As for the wilder and more romantic incidents of this story, such as the hunting of Umslopogaas and Galazi with the wolves, or rather with the hyaenas,—for there are no true wolves in Zululand,—the author can only say that they seem to him of a sort that might well have been mythically connected with the names of those heroes. Similar beliefs and traditions are common in the records of primitive peoples. The club “Watcher of the Fords,” or, to give its Zulu name, U-nothlola- mazibuko, is an historical weapon, chronicled by Bishop Callaway. It was once owned by a certain Undhlebekazizwa. He was an arbitrary person, for “no matter what was discussed in our village, he would bring it to a conclusion with a stick.” But he made a good end; for when the Zulu soldiers attacked him, he killed no less than twenty of them with the Watcher, and the spears stuck in him “as thick as reeds in a morass.” This man’s strength was so great that he could kill a leopard “like a fly,” with his hands only, much as Umslopogaas slew the traitor in this story.

Perhaps it may be allowable to add a few words about the Zulu mysticism, magic, and superstition, to which there is some allusion in this romance. It has been little if at all exaggerated. Thus the writer well remembers hearing a legend how the Guardian Spirit of the Ama-Zulu was seen riding down the storm. Here is what Mr. Fynney says of her in the pamphlet to which reference has been made: “The natives have a spirit which they call Nomkubulwana, or the Inkosazana-ye-Zulu (the Princess of Heaven). She is said to be robed in white, and to take the form of a young maiden, in fact an angel. She is said to appear to some chosen person, to whom she imparts some revelation; but, whatever that revelation may be, it is kept a profound secret from outsiders. I remember that, just before the Zulu war, Nomkubulwana appeared, revealing something or other which had a great effect throughout the land, and I know that the Zulus were quite impressed that some calamity was about to befall them. One of the ominous signs was that fire is said to have descended from heaven, and ignited the grass over the graves of the former kings of Zululand. . . . On another occasion Nomkubulwana appeared to someone in Zululand, the result of that visit being, that the native women buried their young children up to their heads in sand, deserting them for the time being, going away weeping, but returning at nightfall to unearth the little ones again.”

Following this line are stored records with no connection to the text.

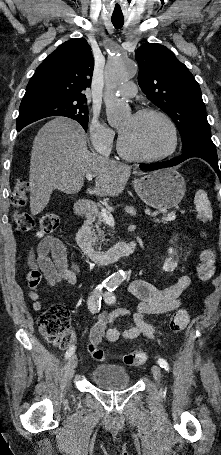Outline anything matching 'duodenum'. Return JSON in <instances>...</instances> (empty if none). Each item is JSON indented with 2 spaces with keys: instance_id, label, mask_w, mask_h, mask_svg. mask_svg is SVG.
I'll return each instance as SVG.
<instances>
[{
  "instance_id": "duodenum-1",
  "label": "duodenum",
  "mask_w": 221,
  "mask_h": 455,
  "mask_svg": "<svg viewBox=\"0 0 221 455\" xmlns=\"http://www.w3.org/2000/svg\"><path fill=\"white\" fill-rule=\"evenodd\" d=\"M79 212L85 217V221L77 232L76 241L89 259L101 264H111L120 257L129 256L134 252V242H120L107 250L96 249L90 239V227L97 217L98 208L88 201H83Z\"/></svg>"
}]
</instances>
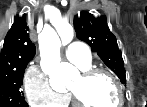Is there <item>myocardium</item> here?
<instances>
[{"label":"myocardium","mask_w":147,"mask_h":107,"mask_svg":"<svg viewBox=\"0 0 147 107\" xmlns=\"http://www.w3.org/2000/svg\"><path fill=\"white\" fill-rule=\"evenodd\" d=\"M97 75H105L112 81V83L115 86L116 92H117V101H116V104L112 107L121 106L123 104V89H122V85L120 81L118 80L117 76L114 73L104 68L91 67V68H86L85 70H83L81 77L84 80H90ZM71 96L73 99V104L76 107H89L85 103L82 102V100L79 98V96L74 91H71Z\"/></svg>","instance_id":"myocardium-1"}]
</instances>
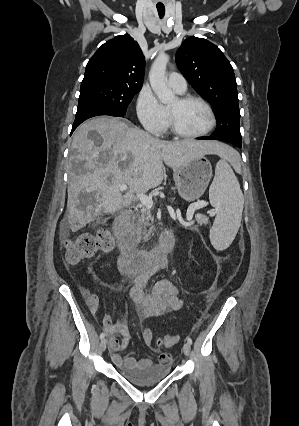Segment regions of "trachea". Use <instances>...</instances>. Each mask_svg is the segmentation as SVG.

For this divine personage there is, therefore, authority, and the same may be said of most of the supernatural matters spoken of in these pages. The exact spiritual position held in the Zulu mind by the Umkulunkulu,—the Old-Old,—the Great-Great,—the Lord of Heavens,—is a more vexed question, and for its proper consideration the reader must be referred to Bishop Callaway’s work, the “Religious System of the Amazulu.” Briefly, Umkulunkulu’s character seems to vary from the idea of an ancestral spirit, or the spirit of an ancestor, to that of a god. In the case of an able and highly intelligent person like the Mopo of this story, the ideal would probably not be a low one; therefore he is made to speak of Umkulunkulu as the Great Spirit, or God.

It only remains to the writer to express his regret that this story is not more varied in its hue. It would have been desirable to introduce some gayer and more happy incidents. But it has not been possible. It is believed that the picture given of the times is a faithful one, though it may be open to correction in some of its details. At the least, the aged man who tells the tale of his wrongs and vengeance could not be expected to treat his subject in an optimistic or even in a cheerful vein.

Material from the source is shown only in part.